Doug (and anyone else who may be listening in),|
I look at ALL Majors Myer, Norris and their compatriots had to go through from 1861 'til war's end and wonder how they possibly could have accomplished consolidating and disseminating all those reports which culminated in reams upon reams of paperwork (a daunting task). Then I think about their running war-time offices and administrating, pluse developing, ordering, testing then suppyling equipments to all of the out-posts which dotted the mid-west, the Mississippi and beach heads along the east-coast. Imagine the fact that, for the most part, signal and telegrphic operations were never used on such a huge scale before and they virturally had to formulate policy on the fly. Myer published his first manual in 1864. The printer set each individual piece of printer's type by hand. If they'd had computers, like us, we may never have been able to catch up to their correspondance without a 10 year government grant and a full-time staff.
Yes, 'tis a fact that they had clerks and adjutants working seven days a week in each of the army's signal departments. I'm certain that Messrs. Eckert and Sanborn had similar staffs in their telegraph headquaters too.
But what of us, the researchers and emulators of 2002-3? The paper pushers of the 1860's had the urgency of war to motivate and provide them with the constant drive. To-day, we have cut-and-paste and when we have to convert hard text into cyber text, the hard part, i.e. composing the thoughts, is already done for us.
A lot of folks read this site daily or at least on a weekly basis. We know this by the number of hits we sustain. What can we do, that more information might be funnelled into our research and living history site. Would establishing committees create such a benefit?
There are only a handful of us crazies who take this stuff as our avocation. Even the majority of the signal re-enactors may, in fact, show up at their campaigning events having never cracked a signal-related history book or even scanned this site to see what others are doing. I'm sad to say that for some, this may be perpetual, but habits can be changed either from the top down or from the bottom up.
So I guess I'd like to ask,(and I'm also asking you lurkers...please consider asking how you can contribute),how can we best act in unison and for the good of our common interest?

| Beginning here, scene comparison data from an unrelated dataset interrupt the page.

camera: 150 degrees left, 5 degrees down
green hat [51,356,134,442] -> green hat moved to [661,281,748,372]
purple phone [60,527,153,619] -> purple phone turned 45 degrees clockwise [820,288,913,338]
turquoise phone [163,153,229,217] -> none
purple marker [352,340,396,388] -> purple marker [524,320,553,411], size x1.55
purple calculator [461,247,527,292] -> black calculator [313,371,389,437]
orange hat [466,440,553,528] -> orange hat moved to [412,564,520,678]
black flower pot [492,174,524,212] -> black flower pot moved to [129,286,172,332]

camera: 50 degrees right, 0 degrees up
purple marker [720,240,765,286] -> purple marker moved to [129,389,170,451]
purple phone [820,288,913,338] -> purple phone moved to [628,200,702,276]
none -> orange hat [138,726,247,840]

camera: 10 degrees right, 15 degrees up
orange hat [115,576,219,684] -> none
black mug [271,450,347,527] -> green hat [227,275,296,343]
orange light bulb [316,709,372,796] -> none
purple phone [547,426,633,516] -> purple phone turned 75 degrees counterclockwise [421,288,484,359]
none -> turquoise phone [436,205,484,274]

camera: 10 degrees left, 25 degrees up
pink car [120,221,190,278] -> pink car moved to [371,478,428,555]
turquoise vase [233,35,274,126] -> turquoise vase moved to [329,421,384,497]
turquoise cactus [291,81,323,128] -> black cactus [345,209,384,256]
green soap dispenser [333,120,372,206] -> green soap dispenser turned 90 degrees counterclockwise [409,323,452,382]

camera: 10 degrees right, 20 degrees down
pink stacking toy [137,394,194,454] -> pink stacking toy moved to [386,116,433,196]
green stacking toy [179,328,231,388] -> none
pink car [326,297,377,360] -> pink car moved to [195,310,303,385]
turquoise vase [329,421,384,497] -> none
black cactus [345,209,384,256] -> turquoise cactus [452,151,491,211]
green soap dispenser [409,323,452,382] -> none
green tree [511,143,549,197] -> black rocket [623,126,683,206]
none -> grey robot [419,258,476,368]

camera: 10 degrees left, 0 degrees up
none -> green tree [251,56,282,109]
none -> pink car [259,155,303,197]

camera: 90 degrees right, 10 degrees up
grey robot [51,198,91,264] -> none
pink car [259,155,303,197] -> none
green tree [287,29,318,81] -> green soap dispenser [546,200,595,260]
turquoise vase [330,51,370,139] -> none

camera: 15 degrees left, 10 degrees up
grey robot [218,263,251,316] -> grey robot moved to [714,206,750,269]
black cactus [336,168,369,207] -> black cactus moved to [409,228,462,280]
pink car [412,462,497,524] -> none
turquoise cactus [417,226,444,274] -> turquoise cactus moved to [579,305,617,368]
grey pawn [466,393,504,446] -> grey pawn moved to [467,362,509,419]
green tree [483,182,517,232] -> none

What sort of things would we all like to accomplish collectively as members of the Signal Corps Association and of its re-enactors' division? In what way do we want to influence the telling (and emulating) of the historical story?
Would you like to see scholarly seminars conducted like Ray Wemple previously suggested in past posts? How about camps of instruction as Chuck Lee has taken on? Is there a monument dedicated to 1860's military telecommunication pioneers waiting to be erected such as the one SCA Associate Stephen Siemsen successfully spearheaded and eventually had installed on the plains of Manassas, Virginia? What about a comulation of final resting places of our 1860-'s communication pioneers?
I truly appreciated the post by Jenifer that got a few of us going again on this line of thought. Research can sometimes be likened to a fishing expedition. Some days the catch is good while not so at other times. For some fishermen, catching is done by mere happenstance. Not so for others. Why do you think serious fishermen like having sonar fish detectors on board their vessels? Should SCA/SCARD recruit our own "sonar" in the form of researchers, collators, and indexers? This is really doable, you know. It's as easy as cut-and-pasting, collating, cross-referencing, and posting. And with this latest round of Cyber Scouting Reports the challenge is once again on the table for discussion. Will you join in?